Notable New Books

The Electronic Chart: Functions, Potential and Limitations of a New Marine Navigation System, By Hecht, Berking, Büttgenbach, Jonas and Alexander

As with everything in the computing world, electronic charting systems have evolved at a dizzying pace over the past decade. The worldwide “official” hydrographic community (government-controlled hydrographic offices) has been scrambling to keep up with technological developments and to impose some order and standardization on a development process that is being driven in large part in a somewhat anarchic manner by the technology companies in the private sector.

It took years of intense debate on numerous committees for the official hydrographic community to agree on protocol for storing, exchanging and displaying electronic navigation data. Under the auspices of the International Hydrographic Office, headquartered in Monaco, and the International Maritime Organization (a branch of the United Nations), these protocol were codified in the mid-1990s in a series of documents. The most important of these documents established a common framework for the transfer of digital data (IHO S-57), what kind of information has to be included in electronic charts and the manner in which it is to be presented (IHO S-52); and the performance standards for the hardware and software used to display electronic charts (the electronic chart display and information system, or ECDIS, standards).

Given the pace of change in electronic charting, any standards that tried to freeze the developmental process would rapidly be bypassed and become irrelevant. But if the standards change continuously, there is no stable foundation on which hydrographic offices can coordinate their continuing activities. Consequently, the IHO has adopted the practice of revising the standards every few years — typically every five years — and locking them in place for the next few years. What has been a confusing picture is gradually taking on some semblance of public order; although, behind the scenes there is continuing ferment within hydrographic offices themselves, between hydrographic offices, and between the official and private sectors.

With this emerging semblance of order, The Electronic Chart is a timely publication. It takes a detailed look at the current state of electronic charting, the standards and protocol that govern its development at the official level, and how this translates into navigational technology and practice on the bridge of a ship. There is, so far as I know, no other book on the market that presents this kind of an overview, with considerable depth of information on the full range of subjects encompassed by electronic charting.

The book opens with An Imaginary Voyage with an Electronic Chart, giving the reader a sense of the power of the new technology, albeit very much with a focus on the bridge of a big ship.
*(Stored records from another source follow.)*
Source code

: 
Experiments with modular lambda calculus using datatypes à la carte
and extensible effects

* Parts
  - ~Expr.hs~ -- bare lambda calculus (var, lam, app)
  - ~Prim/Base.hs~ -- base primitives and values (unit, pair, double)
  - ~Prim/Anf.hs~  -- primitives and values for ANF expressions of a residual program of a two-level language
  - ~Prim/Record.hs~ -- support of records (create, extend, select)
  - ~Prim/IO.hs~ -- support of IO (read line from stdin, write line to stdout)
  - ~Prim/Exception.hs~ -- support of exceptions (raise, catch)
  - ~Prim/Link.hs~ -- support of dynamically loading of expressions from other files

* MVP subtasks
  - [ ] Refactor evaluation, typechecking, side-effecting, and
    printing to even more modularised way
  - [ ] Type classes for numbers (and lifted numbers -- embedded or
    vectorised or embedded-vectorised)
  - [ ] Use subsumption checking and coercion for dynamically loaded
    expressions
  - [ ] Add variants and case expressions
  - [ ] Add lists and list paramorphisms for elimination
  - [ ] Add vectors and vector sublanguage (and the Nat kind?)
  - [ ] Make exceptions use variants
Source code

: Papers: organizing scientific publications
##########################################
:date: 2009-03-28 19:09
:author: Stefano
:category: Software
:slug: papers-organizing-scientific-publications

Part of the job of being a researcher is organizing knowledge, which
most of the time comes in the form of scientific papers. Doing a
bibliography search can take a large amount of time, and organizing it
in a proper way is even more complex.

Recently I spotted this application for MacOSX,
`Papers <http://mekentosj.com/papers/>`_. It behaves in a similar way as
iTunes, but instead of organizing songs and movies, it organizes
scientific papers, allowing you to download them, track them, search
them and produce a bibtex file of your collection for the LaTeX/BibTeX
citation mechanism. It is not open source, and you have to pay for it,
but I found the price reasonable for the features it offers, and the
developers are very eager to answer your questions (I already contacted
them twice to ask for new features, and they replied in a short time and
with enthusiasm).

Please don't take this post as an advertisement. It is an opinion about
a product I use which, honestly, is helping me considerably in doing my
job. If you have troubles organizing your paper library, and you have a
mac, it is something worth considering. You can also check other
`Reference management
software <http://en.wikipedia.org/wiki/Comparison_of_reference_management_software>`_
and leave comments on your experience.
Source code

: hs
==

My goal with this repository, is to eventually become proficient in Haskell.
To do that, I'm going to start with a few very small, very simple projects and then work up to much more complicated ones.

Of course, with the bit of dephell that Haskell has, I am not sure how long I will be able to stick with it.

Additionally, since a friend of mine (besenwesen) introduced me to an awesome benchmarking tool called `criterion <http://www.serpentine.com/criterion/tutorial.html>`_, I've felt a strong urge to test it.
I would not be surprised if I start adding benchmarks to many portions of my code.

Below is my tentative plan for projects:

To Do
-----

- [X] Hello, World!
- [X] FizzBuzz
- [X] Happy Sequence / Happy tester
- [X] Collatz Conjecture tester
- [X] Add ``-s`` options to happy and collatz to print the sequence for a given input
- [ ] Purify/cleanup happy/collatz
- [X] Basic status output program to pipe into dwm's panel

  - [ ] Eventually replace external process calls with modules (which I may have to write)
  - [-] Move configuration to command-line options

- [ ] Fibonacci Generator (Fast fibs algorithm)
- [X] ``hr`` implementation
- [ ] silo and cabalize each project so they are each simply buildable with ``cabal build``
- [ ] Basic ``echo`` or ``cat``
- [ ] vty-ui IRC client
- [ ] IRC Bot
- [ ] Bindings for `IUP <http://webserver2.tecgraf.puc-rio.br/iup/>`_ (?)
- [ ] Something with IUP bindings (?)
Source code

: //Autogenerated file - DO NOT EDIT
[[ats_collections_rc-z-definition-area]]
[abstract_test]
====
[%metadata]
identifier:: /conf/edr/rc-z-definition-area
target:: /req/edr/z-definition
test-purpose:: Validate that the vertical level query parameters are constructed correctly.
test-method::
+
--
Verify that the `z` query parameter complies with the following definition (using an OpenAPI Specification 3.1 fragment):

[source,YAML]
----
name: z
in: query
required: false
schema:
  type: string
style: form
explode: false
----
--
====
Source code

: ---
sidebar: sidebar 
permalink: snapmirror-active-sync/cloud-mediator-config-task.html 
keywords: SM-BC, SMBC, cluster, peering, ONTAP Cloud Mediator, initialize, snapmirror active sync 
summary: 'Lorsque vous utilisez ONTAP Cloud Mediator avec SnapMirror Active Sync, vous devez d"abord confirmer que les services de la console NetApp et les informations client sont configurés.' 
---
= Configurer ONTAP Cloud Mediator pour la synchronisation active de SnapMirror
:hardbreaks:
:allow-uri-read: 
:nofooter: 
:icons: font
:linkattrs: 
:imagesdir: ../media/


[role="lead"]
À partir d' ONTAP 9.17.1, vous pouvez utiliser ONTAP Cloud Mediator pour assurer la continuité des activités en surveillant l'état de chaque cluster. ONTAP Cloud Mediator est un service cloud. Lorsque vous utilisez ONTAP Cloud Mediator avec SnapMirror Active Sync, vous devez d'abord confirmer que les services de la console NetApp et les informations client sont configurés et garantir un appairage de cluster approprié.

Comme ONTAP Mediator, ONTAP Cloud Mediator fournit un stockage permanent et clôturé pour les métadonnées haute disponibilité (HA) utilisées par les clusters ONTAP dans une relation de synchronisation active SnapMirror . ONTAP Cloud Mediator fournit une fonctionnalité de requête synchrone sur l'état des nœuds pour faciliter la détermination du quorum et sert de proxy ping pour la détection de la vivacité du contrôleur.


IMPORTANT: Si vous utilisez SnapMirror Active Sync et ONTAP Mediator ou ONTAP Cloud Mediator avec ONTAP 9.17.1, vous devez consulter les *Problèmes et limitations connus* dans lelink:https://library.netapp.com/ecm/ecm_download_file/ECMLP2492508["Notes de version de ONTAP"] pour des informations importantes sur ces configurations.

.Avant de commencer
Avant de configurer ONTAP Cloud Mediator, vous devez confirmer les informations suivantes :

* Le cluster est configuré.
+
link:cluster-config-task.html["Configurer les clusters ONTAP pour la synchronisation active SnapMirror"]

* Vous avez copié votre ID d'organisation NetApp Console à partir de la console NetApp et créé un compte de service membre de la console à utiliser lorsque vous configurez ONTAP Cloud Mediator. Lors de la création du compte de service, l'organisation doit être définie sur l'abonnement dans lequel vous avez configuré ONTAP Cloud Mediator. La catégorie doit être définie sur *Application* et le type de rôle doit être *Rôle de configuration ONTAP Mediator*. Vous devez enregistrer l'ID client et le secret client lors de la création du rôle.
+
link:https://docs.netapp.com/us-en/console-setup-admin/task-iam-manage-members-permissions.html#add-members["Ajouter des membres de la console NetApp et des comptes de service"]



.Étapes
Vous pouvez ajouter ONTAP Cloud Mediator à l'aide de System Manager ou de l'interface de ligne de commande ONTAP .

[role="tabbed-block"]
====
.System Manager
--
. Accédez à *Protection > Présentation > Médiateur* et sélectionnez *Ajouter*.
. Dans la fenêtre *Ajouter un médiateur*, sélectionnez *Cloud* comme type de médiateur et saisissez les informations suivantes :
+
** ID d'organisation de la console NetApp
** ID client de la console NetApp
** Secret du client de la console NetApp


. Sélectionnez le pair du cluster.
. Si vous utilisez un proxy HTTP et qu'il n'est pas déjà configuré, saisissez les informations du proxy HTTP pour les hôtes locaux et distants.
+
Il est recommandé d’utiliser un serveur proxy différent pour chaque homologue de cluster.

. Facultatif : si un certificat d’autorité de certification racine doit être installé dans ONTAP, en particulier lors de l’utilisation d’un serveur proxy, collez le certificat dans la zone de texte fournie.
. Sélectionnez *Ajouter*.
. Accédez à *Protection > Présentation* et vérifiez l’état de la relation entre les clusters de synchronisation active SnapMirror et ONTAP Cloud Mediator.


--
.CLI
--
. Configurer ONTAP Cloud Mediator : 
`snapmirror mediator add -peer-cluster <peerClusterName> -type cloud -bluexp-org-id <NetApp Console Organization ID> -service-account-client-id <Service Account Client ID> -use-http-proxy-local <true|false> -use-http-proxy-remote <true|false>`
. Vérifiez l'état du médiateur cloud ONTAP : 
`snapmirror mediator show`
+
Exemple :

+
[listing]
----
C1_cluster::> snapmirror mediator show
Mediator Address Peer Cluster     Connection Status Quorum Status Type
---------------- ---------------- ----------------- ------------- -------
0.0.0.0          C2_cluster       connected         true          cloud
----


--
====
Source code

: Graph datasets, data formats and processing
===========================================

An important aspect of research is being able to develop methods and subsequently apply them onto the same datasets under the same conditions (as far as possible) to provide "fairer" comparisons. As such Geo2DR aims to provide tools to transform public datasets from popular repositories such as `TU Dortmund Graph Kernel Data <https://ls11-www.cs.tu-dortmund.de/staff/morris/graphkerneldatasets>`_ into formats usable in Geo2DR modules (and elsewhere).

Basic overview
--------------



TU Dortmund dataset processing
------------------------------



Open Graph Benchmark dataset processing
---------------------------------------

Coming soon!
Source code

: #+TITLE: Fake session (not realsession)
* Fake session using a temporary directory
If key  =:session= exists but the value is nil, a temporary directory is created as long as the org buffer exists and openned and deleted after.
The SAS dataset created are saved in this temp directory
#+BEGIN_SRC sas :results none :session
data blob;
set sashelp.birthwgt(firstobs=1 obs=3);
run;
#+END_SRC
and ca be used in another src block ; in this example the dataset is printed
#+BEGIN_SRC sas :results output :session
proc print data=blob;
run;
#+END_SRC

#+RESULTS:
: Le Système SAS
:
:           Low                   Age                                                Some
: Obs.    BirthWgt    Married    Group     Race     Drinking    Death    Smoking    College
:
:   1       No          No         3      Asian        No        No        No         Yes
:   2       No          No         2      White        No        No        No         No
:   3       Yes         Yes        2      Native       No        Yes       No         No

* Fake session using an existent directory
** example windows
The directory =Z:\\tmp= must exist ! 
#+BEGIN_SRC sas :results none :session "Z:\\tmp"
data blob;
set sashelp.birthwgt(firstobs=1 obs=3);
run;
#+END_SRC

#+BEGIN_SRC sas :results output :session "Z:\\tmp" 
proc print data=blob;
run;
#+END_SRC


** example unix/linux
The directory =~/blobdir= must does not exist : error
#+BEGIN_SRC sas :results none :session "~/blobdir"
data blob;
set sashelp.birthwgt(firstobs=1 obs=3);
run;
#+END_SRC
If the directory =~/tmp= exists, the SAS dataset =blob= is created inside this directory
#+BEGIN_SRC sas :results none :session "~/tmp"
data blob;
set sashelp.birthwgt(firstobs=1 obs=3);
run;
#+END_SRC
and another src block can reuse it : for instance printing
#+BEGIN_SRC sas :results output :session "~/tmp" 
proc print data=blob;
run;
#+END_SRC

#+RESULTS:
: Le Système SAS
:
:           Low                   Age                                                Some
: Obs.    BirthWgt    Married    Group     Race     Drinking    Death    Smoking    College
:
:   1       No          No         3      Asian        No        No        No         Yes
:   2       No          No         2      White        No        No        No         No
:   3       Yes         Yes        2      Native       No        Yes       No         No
From here, the authors delve into the components of an electronic navigation system; methods of creating and presenting electronic charts; the numerous navigational functions that become possible with electronic charting (such as decluttering a chart by only displaying critical information, changing the displayed depth contours to suit the draft of the boat, all kinds of alarms, real-time display of a boat’s position, route-planning functions, and a host of other neat features); integration with other navigational systems, notably radar; updating of electronic charts; safety issues; economic aspects, including a cost-benefit analysis of paper versus electronic charting; regulatory and legal implications; training; and the status of electronic-chart development.

The book delves deeply into the technical aspects, as well: what constitutes electronic charting; the differing technologies underlying vector and raster charts; the issues facing hydrographic offices in creating electronic charts; the underlying concerns that drive the manner in which the data is displayed; and a host of other issues, including the mass of acronyms that pepper any discussion of these subjects.

As an author with a broad interest in charts and charting, I consider it a tremendous reference work. I did, however, have some trouble defining the target audience. In particular, it should be noted that for the end user of electronic charting systems (whether a professional navigator or recreational boater) who wants to fully understand the positives and negatives of electronic charts, and some advice on how to use them, including their limitations and other such practical questions, the book has way too much background technical information and is not focused sharply enough. In other words, it needs decluttering.

The Electronic Chart includes a CD that helps fill this pragmatic niche. The CD has enough electronic charting software and electronic chart data to simulate taking a ship into Rotterdam, the busiest port in Europe, using ECDIS. The CD contains its own 108-page (printable) manual that explains in detail how to use the numerous functions of ECDIS. I have to say, I didn’t do very well on my simulated approach to Rotterdam; it will take quite some time to clean up the oil spill I must have created. Nevertheless, reading the manual and playing with the software gave me a much better handle on the practical aspects of electronic charting, and ECDIS in particular, than the book itself. The book that still needs to be written is one that specifically supports this CD and provides access to simulated electronic charting systems that do not meet the full ECDIS standards (noncompliant systems are all that is found on pleasure boats, and also on many ships) by tightly focusing on the needs of ship and pleasure-boat navigators, and only delving into the underlying electronic chart technology and related issues in so far as an understanding of these is necessary to learn how to use electronic charting systems effectively and safely on the bridge or at the helm. Maybe the authors can tackle this one next.

GITC, Lemmer, Netherlands; 283 pages $61.50 ($55 EUR).